I shoot everything in black and white, I don’t shoot in color. When I started photography, I worked for many years for the Gamma and Magnum agencies, and they were all color assignments. But color, for me, was disturbing, because the colors became too important, much more important than the reality [of the scene]. A distraction.
Getting past the distraction, I could concentrate on what was necessary. Of course, nothing is really black-and-white, black-and-white is an abstraction. It’s all grays.
There are wonderful shots from airplanes. Is it true to say that some are vistas few people have seen?

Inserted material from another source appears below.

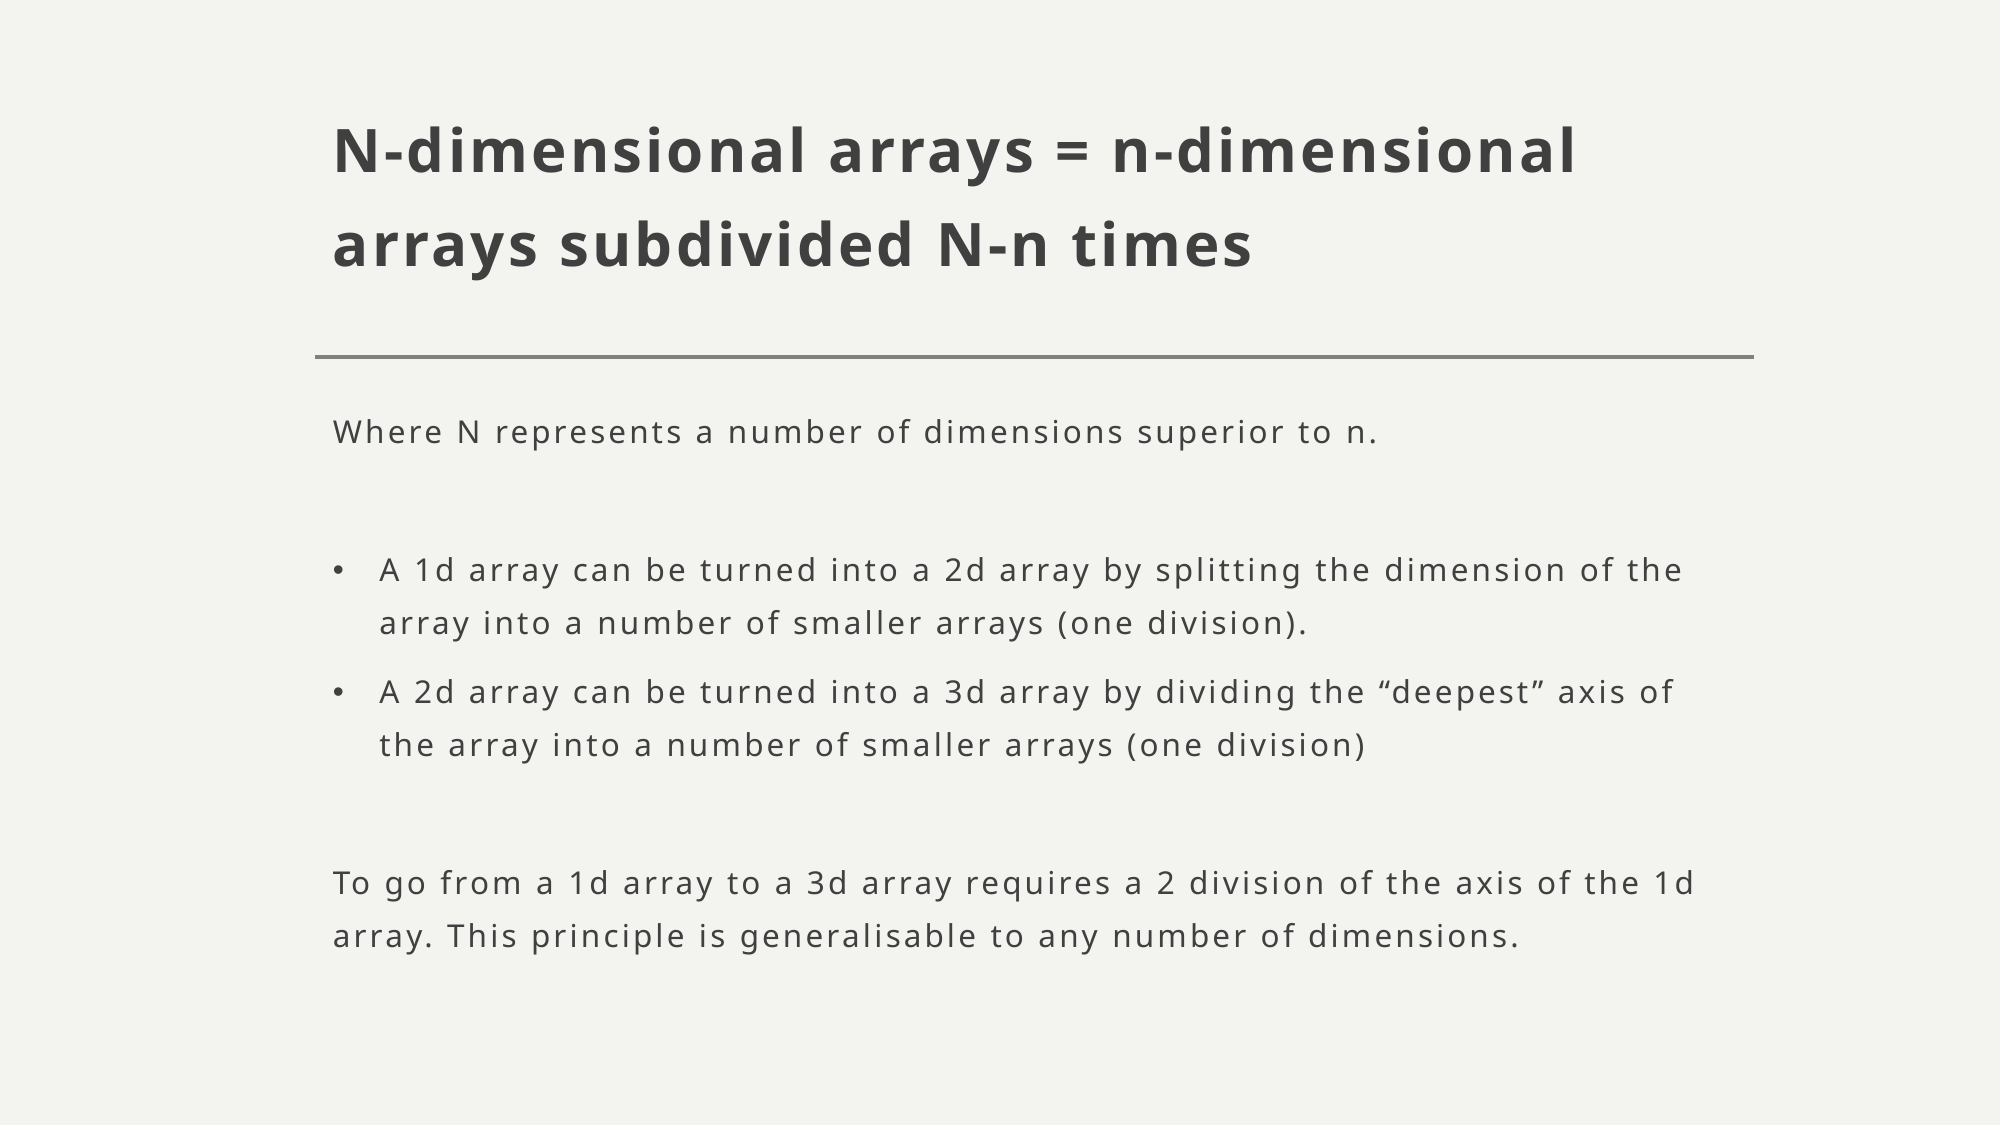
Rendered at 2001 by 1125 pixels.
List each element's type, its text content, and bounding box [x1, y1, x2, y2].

Exactly. For example, the pictures you know from Amazônia show a flat land with rivers and a lake in the middle. But there’s a chain of mountains in Brazil that no one knows — and I wanted to see them.
The small planes can’t go there, since there is nowhere to refuel. I asked Brazilian authorities to help. So, I went with the Brazilian army on many missions. They allowed me to fly in helicopters with an open door.
What was it like photographing the indigenous peoples?
There are about one hundred ninety tribes in Amazônia, with more than a hundred sixty different languages. For each trip, it was necessary to organize a different translator, a different anthropologist.
The communities are very nice, they are very delicate people. Once you are there, you are part of the community, they are very happy that you are there. Some became my friends forever.
You’ve done so much photography about the environment, this seems like the perfect capstone for you.
Photography is a way of life. I don’t do it because I’m a reporter or an anthropologist. I take pictures of the things that I love. If I was not in love with the Amazônia, I wouldn’t want to spend seven years in Amazônia sleeping in the bush, eating not very well and being far away from city comforts.
When I photographed Genesis, it was the same thing. I was in love with my planet. When I photographed the starvation in Africa, I was so upset about the state of health in the world. I did Amazônia because I love it, I love the Indians. And I believe we must have a better planet, and we must protect nature.